With the extended tube modules you can reach several macro sizes: 1:1, 1:1,5, 1:2 and 1:3. You also have the same markers on the masks, to be put in the base. No film mask at all means 1:3 (the base itself). I tried several lens, a 35mm, a 40mm, and a 50mm. The Summarit 50mm was the right one for 35mm film (1:1 macro), while for the 120mm film I need to take more photos and merge them together. I think I could manage to find a focal length that works with medium format film, but still needs some exploration.
Once you follow the indication to mount the right modules and window, with the lens attached, you can go and focus with the loupe on top adjusting the height of the bar. The process is quite straightforward and the bar is smooth but firm, being able to move it very little and to focus precisely. Once you find the right focus, swap the loupe with the camera, and take the picture. You don’t need to refocus if you don’t move too much the Beoon around.
I find the sharper results with the aperture set at f11/f16, but each lens has a different one, experiment a bit to find the proper sharpness. Here you can see my first attempt:
While I was still using a mobile phone as a light source, and here the same photo with a LED light box pad:
The difference is worth the 30£ of the pad (that btw I can use for drawings as well, or as an original night abatjour :) )
Of course another very important bit is the post production of the photos. Lightroom can be fast, but you need to experiment a bit with the settings. Take your time because it’ll be very useful in perspective, to optimise the overall process, you will get your time back. The settings also depend on the film itself, on how it reacts. So it’s not trivial to find a general one for all the types of film, but the process can be optimised quite a lot anyway. I created four main presets, 2 for black and white film and two for colour. Usually I change the white balance for each film, taking an empty part of the film as white point.
With Lightroom you can sync between all the photos of the workspace, and apply the changes to all of them in one go, then tune the single settings for each image.

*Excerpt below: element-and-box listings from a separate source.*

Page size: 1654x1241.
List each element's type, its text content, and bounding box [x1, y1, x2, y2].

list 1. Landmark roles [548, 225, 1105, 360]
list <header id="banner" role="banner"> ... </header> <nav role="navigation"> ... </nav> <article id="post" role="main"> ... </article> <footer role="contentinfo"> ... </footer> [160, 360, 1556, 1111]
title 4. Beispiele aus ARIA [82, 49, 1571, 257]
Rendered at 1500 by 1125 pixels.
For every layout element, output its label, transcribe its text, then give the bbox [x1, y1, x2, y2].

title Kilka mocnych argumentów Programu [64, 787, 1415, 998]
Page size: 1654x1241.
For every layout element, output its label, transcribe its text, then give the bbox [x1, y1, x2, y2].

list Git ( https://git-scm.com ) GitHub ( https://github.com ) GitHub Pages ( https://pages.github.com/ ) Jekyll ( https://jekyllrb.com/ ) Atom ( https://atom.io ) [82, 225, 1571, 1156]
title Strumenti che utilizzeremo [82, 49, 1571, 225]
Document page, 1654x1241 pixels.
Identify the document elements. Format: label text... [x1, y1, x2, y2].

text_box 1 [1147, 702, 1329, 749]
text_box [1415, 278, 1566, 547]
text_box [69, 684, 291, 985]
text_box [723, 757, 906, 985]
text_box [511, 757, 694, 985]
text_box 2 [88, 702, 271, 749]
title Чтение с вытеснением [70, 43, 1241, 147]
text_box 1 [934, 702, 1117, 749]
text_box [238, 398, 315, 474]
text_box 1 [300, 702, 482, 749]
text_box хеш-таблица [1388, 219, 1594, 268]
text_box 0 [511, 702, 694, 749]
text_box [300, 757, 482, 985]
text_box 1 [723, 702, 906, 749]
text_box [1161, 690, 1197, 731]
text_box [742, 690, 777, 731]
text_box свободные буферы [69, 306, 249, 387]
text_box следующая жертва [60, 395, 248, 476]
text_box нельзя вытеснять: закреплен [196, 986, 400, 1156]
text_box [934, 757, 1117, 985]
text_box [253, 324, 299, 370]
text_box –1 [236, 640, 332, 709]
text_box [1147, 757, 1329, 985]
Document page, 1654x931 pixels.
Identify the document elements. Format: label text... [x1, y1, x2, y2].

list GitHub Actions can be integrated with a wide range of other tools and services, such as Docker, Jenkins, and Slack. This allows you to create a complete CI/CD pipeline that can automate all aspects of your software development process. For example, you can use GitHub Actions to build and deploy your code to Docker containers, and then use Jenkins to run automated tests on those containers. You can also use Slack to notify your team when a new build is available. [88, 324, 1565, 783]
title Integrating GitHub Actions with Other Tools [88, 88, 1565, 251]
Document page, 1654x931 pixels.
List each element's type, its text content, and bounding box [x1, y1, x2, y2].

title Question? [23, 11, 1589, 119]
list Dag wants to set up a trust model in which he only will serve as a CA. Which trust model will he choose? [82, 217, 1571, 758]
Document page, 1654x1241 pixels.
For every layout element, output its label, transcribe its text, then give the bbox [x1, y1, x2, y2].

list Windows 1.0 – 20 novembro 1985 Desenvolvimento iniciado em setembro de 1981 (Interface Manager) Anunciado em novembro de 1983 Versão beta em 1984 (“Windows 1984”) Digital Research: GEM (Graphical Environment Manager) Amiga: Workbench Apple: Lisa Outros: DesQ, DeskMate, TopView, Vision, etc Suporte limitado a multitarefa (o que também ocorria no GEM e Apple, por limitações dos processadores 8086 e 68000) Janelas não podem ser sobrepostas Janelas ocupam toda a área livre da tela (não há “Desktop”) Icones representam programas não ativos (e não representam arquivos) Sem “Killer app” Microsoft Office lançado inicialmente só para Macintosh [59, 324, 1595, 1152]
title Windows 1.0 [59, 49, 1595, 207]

The first general set you can save in the preset is to invert the curves of the film in order to invert the colours if it’s a negative. I wish you could just “cmd+i” like in Photoshop, since from now on the settings like black, white, shadows and highlights are inverted as well (scroll to brighter gets darker, and so on). Of course the black and white film is way faster, while colours need more work if you want to be accurate as much as possible without funky Lomo effects. You can download the presets from here, just as reference as I think it’s very difficult that they fit to your film/light. Overall I’m very happy with this setup. It’s not perfect yet, but I already noticed great improvements each time I use it. I think the results you get can be much better than a flatbed scanner, or even a dedicated film one. At least for the 35mm format. And time wise, it doesn’t really take long once you get set with the entire flow.